Mush in the dock


For a country that is used to imprison and hang Prime Ministers and Presidents, charging former Pakistan President and military ruler Pervez Musharraf...

For a country that is used to imprison and hang Prime Ministers and Presidents, charging former Pakistan President and military ruler Pervez Musharraf with the 2007 murder of ex-Prime Minister Benazir Bhutto is not a surprise. But what’s surprising is the twist of irony that the leader who was sentenced to life in prison after being deposed by the then Army chief Musharaff in 1999 should be the head of the government when an anti-terrorism court in Islamabad charged him with a political crime on Tuesday. It was only a formal accusation read out to him in the presence of his lawyers and the case was adjourned until August 27. No date has been set for his trial.

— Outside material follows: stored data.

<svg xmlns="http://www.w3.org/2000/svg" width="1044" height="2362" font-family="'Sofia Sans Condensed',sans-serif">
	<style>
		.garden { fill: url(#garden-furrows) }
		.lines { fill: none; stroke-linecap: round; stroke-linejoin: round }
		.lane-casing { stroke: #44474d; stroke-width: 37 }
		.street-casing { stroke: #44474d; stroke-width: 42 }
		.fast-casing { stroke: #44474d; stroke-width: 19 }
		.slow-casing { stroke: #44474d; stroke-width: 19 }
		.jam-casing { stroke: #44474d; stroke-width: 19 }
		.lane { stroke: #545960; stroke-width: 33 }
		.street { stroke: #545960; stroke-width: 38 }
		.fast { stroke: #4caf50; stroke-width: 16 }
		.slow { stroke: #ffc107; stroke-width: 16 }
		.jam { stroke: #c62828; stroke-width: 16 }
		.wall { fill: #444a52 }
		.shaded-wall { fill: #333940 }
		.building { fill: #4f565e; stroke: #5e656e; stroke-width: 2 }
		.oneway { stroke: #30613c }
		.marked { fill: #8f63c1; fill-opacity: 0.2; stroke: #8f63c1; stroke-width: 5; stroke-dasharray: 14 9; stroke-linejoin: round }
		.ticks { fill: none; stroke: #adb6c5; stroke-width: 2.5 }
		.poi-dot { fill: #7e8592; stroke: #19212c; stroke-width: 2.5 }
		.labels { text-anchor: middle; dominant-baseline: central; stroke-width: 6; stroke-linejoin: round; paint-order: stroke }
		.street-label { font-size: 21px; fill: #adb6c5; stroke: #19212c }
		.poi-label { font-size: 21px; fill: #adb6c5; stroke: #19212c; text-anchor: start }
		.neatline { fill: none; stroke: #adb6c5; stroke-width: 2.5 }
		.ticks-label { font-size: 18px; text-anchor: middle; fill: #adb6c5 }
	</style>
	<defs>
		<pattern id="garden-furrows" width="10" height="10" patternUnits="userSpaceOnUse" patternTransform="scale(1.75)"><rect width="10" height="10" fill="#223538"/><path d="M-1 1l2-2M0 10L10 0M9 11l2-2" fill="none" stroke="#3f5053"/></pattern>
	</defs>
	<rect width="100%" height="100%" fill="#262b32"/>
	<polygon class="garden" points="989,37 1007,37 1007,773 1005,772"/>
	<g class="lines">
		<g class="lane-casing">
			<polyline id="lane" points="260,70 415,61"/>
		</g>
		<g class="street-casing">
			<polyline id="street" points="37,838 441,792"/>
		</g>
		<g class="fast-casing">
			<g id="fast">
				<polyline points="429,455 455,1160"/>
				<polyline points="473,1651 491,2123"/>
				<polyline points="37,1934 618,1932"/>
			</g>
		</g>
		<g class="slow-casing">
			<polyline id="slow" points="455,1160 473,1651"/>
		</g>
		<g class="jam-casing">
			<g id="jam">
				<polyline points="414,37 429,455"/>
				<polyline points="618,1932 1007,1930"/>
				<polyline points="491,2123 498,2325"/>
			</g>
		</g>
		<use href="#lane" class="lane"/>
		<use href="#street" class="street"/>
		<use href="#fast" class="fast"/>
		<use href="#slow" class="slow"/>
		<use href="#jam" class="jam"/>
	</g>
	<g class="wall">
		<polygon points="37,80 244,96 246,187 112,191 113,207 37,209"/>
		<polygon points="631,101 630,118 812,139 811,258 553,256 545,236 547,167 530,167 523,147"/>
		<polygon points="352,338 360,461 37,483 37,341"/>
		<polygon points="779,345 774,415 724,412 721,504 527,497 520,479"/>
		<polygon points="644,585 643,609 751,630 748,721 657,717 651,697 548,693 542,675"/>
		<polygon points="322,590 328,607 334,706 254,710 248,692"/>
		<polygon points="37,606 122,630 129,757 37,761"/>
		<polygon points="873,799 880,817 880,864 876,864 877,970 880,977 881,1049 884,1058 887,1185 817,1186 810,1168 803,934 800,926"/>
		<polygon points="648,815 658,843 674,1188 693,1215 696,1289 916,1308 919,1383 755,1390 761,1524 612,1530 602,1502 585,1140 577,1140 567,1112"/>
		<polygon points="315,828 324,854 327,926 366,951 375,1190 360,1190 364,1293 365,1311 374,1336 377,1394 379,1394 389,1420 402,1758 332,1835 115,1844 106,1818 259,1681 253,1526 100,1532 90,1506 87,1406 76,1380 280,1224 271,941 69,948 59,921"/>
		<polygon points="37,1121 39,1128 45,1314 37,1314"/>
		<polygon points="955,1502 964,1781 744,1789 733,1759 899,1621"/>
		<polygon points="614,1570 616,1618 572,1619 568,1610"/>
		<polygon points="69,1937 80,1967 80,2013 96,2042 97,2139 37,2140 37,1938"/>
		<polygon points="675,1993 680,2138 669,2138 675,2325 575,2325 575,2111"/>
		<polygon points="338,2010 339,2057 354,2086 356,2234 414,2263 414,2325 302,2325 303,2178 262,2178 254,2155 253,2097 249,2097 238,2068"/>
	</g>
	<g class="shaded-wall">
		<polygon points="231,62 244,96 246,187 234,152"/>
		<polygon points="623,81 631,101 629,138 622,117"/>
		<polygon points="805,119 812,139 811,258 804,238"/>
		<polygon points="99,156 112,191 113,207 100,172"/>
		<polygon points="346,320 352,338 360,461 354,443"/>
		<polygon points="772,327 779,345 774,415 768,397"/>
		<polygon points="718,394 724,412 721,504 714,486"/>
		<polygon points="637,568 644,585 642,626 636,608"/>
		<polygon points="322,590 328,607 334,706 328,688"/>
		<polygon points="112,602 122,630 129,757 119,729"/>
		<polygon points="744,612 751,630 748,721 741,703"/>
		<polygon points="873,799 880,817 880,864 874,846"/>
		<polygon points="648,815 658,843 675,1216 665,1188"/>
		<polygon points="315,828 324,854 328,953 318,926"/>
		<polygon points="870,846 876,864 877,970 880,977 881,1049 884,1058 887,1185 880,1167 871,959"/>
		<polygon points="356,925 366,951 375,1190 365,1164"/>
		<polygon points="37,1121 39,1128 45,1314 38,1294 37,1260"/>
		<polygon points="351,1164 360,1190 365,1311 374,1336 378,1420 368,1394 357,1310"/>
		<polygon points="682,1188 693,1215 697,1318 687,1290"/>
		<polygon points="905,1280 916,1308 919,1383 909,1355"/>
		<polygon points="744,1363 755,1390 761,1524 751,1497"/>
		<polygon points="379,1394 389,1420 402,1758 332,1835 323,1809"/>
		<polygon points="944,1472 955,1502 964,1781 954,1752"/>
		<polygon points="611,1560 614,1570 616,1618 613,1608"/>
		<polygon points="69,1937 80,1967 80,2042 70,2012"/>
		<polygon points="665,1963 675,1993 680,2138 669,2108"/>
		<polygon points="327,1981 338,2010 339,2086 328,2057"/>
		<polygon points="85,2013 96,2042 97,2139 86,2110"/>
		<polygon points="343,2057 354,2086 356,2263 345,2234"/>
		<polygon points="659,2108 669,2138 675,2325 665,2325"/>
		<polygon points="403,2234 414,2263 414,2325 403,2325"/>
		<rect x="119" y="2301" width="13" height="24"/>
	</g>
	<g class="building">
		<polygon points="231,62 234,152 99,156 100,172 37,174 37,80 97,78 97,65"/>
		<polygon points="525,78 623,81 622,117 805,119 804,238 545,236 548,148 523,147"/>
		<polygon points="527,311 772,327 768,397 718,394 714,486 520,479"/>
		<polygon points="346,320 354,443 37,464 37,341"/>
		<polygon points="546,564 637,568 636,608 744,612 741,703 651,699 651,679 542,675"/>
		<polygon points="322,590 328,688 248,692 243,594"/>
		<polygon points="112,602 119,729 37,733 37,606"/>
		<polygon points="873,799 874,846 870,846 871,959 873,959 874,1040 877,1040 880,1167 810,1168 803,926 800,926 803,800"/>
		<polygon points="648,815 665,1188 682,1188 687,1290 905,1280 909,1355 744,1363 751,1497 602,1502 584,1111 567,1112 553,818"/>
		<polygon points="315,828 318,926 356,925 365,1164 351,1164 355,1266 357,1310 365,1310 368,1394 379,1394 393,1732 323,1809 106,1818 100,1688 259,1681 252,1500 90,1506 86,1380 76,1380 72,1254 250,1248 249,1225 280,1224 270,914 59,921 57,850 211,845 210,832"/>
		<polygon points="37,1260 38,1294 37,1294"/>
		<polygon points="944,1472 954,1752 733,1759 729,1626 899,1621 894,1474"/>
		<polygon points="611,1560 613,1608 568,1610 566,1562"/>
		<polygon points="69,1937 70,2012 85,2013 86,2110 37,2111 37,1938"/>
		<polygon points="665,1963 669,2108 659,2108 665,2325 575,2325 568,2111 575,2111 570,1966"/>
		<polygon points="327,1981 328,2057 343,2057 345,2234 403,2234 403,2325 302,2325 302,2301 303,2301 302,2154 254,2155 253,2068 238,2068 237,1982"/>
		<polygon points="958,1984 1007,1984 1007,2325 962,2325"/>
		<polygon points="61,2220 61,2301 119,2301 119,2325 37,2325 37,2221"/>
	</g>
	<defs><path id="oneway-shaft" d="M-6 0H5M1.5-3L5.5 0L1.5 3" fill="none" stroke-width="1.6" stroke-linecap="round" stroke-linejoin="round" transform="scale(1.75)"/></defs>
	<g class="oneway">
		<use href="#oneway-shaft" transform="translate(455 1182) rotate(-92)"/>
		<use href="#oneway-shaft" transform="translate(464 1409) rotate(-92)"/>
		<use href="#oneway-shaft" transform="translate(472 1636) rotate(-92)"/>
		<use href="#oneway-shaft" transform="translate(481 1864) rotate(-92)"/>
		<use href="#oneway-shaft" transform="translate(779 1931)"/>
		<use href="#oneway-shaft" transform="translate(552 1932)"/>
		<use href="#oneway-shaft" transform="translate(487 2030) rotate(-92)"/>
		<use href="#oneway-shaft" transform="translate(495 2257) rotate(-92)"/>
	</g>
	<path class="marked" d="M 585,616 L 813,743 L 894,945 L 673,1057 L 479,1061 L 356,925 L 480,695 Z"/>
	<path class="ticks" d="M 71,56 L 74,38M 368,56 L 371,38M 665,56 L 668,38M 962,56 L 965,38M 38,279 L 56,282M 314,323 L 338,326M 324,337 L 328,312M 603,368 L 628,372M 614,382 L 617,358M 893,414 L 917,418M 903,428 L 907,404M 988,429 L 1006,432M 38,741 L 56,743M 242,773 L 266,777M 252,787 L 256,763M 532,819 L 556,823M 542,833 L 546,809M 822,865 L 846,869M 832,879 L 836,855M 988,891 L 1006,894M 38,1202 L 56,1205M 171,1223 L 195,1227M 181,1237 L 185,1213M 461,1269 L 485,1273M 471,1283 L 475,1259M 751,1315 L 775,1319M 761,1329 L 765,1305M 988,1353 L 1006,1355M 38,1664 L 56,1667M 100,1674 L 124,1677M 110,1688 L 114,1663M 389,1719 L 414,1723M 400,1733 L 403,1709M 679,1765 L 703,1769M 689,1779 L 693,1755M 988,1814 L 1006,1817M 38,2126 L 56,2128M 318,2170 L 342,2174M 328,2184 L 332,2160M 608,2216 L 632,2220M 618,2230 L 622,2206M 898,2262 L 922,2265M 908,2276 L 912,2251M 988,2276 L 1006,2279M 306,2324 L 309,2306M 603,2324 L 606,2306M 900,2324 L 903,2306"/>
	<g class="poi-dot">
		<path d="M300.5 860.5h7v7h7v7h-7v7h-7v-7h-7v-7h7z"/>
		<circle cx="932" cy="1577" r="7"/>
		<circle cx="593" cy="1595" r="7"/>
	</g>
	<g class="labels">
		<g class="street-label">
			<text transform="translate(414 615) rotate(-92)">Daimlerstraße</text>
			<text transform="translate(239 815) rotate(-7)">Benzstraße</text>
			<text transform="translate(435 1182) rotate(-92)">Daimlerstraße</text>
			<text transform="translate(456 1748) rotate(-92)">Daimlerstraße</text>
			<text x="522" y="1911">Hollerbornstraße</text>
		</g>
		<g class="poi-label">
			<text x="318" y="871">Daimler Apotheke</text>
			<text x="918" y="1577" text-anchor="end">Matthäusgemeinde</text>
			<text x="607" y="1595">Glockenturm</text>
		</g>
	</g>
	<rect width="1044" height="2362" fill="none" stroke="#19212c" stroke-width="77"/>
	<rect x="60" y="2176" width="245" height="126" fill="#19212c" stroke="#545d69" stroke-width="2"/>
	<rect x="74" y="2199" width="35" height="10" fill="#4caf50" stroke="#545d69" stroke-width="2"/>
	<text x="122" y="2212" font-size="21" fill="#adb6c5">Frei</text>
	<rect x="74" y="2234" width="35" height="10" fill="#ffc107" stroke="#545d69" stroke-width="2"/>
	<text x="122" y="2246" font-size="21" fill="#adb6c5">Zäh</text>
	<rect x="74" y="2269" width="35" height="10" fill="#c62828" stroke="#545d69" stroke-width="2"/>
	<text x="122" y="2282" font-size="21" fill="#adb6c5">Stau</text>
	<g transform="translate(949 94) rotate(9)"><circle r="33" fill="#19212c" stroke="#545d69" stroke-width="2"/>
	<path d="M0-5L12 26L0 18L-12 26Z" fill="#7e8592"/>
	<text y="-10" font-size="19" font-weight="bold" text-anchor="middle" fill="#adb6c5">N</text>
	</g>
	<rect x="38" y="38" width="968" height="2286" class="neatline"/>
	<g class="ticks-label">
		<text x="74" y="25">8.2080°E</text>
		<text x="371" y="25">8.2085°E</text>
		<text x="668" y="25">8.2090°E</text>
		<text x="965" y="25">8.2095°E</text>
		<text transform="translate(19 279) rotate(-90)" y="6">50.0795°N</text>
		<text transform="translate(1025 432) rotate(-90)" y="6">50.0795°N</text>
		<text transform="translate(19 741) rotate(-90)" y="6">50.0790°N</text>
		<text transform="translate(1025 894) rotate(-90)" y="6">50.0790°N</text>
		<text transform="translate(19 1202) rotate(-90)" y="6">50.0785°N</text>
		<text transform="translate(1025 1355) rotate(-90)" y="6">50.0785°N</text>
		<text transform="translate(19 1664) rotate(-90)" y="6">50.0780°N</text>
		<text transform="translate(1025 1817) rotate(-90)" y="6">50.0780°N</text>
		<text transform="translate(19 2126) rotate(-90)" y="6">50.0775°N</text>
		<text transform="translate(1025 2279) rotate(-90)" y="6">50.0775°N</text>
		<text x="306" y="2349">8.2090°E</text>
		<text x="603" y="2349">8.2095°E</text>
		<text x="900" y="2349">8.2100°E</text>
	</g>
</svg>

This is only the beginning of Musharaff’s long legal battle to be followed by some more to clear himself of the omissions and commissions of high offices he had held between 1999 and 2008 before going into years of self-imposed exile, to escape prosecution at home. While Musharaff’s legal team is confident of rebutting the prosecution charges of the former President’s involvement in the assassination of Benazir or his complicity – since there is little evidence to prove either – his lawyers are yet to prepare their defence when two other cases, seizing power and sacking judges in violation of the Constitution in 1999 and imposition of emergency rule in 2007, come up for hearing. Yet, one more is the killing of Baluch rebel leader Nawab Akbar Bugti during a military operation in 2006.

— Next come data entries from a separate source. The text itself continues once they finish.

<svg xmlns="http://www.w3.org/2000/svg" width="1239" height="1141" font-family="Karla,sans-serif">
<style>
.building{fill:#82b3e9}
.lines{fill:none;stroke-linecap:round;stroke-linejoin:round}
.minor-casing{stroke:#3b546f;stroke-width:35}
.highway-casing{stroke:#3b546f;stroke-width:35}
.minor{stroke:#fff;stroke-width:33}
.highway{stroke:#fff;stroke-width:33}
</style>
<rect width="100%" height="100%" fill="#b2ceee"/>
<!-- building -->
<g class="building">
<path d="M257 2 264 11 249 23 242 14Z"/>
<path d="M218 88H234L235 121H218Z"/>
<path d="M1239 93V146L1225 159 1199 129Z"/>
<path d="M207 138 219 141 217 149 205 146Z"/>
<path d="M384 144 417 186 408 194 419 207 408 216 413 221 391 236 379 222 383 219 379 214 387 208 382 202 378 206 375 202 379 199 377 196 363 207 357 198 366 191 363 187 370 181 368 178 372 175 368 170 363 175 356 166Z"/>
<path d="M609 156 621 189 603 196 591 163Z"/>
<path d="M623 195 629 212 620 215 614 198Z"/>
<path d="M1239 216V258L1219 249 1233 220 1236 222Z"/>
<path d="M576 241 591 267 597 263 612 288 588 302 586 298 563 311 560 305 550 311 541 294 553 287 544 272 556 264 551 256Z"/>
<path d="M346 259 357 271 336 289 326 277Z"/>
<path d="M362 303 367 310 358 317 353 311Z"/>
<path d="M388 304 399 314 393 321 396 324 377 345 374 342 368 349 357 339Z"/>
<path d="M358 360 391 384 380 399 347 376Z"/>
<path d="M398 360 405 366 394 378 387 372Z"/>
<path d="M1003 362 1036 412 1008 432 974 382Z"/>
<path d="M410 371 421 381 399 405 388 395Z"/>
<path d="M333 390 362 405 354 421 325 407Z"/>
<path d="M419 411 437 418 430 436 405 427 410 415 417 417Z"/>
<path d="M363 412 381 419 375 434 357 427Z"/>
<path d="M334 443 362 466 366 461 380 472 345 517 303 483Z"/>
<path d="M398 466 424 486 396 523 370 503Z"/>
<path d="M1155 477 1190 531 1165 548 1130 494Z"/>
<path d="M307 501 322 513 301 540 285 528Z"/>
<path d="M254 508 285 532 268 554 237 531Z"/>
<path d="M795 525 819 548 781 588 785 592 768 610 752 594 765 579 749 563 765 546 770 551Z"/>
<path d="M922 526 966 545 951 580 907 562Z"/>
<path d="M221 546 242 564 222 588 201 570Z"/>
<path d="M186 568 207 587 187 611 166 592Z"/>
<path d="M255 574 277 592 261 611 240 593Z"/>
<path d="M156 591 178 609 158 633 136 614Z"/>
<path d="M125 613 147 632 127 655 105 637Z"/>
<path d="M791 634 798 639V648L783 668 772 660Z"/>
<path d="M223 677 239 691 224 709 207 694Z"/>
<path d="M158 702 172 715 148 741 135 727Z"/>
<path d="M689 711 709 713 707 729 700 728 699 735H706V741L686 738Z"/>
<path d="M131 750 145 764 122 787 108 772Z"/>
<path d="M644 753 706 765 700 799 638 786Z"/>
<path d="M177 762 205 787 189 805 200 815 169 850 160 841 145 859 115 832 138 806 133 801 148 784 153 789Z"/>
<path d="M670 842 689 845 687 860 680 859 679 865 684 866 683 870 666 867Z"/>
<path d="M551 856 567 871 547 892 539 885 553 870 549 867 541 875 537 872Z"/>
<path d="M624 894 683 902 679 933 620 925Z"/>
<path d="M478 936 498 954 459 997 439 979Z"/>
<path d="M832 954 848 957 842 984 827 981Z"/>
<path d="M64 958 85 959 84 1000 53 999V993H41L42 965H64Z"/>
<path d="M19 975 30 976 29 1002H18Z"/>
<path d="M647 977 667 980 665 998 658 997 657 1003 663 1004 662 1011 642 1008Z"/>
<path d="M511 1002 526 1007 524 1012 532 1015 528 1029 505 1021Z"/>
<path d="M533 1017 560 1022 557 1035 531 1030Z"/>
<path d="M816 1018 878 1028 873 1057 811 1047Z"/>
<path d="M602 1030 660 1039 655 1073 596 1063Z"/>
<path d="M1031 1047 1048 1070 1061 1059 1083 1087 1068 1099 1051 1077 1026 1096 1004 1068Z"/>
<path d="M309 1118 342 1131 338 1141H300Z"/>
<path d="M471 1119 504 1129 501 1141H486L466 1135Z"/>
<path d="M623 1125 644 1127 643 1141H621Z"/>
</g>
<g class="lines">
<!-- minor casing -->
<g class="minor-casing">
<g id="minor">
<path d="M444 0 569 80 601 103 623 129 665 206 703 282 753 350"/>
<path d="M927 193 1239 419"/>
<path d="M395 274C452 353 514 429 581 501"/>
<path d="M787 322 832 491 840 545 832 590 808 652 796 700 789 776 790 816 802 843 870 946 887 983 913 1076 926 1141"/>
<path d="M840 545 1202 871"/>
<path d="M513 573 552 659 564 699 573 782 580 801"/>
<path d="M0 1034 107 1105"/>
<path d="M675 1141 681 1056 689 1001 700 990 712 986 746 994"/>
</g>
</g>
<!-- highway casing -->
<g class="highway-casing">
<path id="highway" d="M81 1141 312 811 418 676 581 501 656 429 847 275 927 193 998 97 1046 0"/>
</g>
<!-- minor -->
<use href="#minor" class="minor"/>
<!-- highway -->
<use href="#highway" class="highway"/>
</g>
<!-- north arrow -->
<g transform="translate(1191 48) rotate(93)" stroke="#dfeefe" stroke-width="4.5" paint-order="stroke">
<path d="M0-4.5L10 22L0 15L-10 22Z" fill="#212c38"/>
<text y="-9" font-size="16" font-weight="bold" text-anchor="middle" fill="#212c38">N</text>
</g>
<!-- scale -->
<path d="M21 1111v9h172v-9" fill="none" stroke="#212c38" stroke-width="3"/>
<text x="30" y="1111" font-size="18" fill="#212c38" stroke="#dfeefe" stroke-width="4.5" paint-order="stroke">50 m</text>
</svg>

Even if Musharraf is not found guilty in Benazir murder case, it is unlikely that he will escape other serious charges, including treason which is punishable with death.

Nevertheless, until now, the 70-year-old swash-buckling leader has been lucky. He has not been sent to jail; instead he has been put under house arrest in a palatial farm house on the outskirts of the capital with 24X7 security in view of Al Qaeda and local Taliban threats.
In a way, he is more fortunate than other political leaders, both surviving and dead, who had to suffer the ignominy of being imprisoned and, in worst cases, being hanged like the former Prime Minister Zulfikar Ali Bhutto by the then military strongman Zia-ul-Haq in 1979. How long his luck would last is anybody’s guess with his nemesis Nawaz Sharif as Prime Minister. Few doubt his interference in the judiciary which was antagonized and suffered at the hands of Musharaff during his nine-year rule. In other words, there is little sympathy for the man who returned in May last year ending his exile to contest the national elections with an eye on becoming the Prime Minister. His rout in the polls was an indication of how much he is despised by the people.
Musharaff’s folly is to come back home, hoping to return to power as he had strongly believed at that time that the Pakistanis were disillusioned with the Pakistan People’s Party government and fed up with scandals involving President Asif Ali Zardari and his coterie and turn the political tide in favour of him. Sharif’s return to power, surely, has upset his beta noire’s apple cart and landed Musharaff in an intractable situation. His indictment also sends a strong message to the all-powerful military bosses: They are not above law and are subservient to the civilian government. The thought may make them queasy but it is for the Sharif government to show them their place. Otherwise, it may risk a repeat of 1999.